A questão, para enfatizar, não é refutar a labuta daqueles que superam adversidades e conseguem uma vida digna e reconhecida. Tampouco desvalorizar as diferentes formas de resistência e negociação dos oprimidos ao longo da história. Mas sim, compreender que os mantras meritocráticos, assim como as comemoradas alforrias, compõem uma lógica de inclusão excludente, se consideramos a coletividade, quanto à aceitação e possibilidade de usufruir de vantagens capitalistas sustentadas pelas desigualdades. Uma educação antirracista, que tanto precisamos desenvolver, deve ser uma educação que esteja atenta às mais variadas formas de dominação e que possa questionar as promessas de liberdade diante das realidades de escravidão.

Para saber mais
GOMES, Laurentino. Infelizmente, a história da escravidão é contada por pessoas brancas. Acesse aqui. 

MBEMBE, Achille. Crítica da razão negra. Paris, n-1 edições, 2018.

Texto originalmente publicado na edição de 26 de novembro do Jornal Pensar a Educação em Pauta.

(Foto: Acervo pessoal/Cleiton Tereza)

O que significa alforria para os escravos?

adjetivo Diz-se de um escravo que se tornou livre; emancipado, liberto, forro.

O que é uma carta de alforria e sua importância para os negros que viviam no Brasil no século XIX?

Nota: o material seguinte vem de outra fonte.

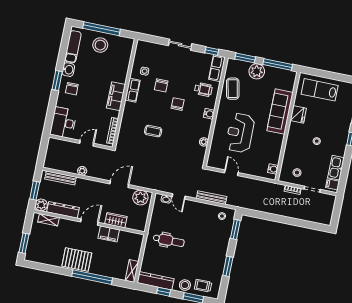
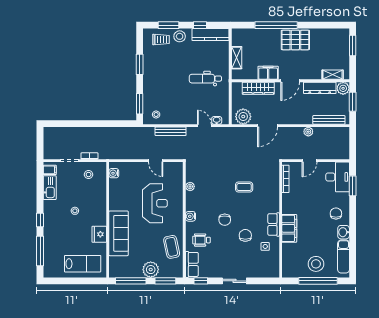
window: (57, 81) -> (353, 186), moved
filing cabinet: (116, 96) -> (289, 228), moved
wardrobe: (116, 220) -> (258, 88), width x1.50
shelving: (132, 271) -> (237, 58), moved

a carta de alforria era a prova da liberdade de um escravo, introduzindo-o na vida precária de uma pessoa liberta numa sociedade escravista. No século XIX, a carta transferia o título de propriedade (o cativo) de senhor para escravo. Em certo sentido, os escravos literalmente compravam-se ou eram doados para si mesmos.

Como os negros conseguiram a carta de alforria?

É importante descrever que, geralmente, o escravo conseguia a sua carta de alforria depois de juntar muitos trocados, dinheiro e ouro roubado nas minas onde tinham que trabalhar. A palavra alforria da expressão árabe “Al Horria” que significa “a liberdade”.

Qual era o objetivo da carta de alforria?

A carta de alforria era um documento através do qual o proprietário de um escravo rescindia dos seus direitos de propriedade sobre o mesmo. O escravo liberto por esse dispositivo era habitualmente chamado de negro forro.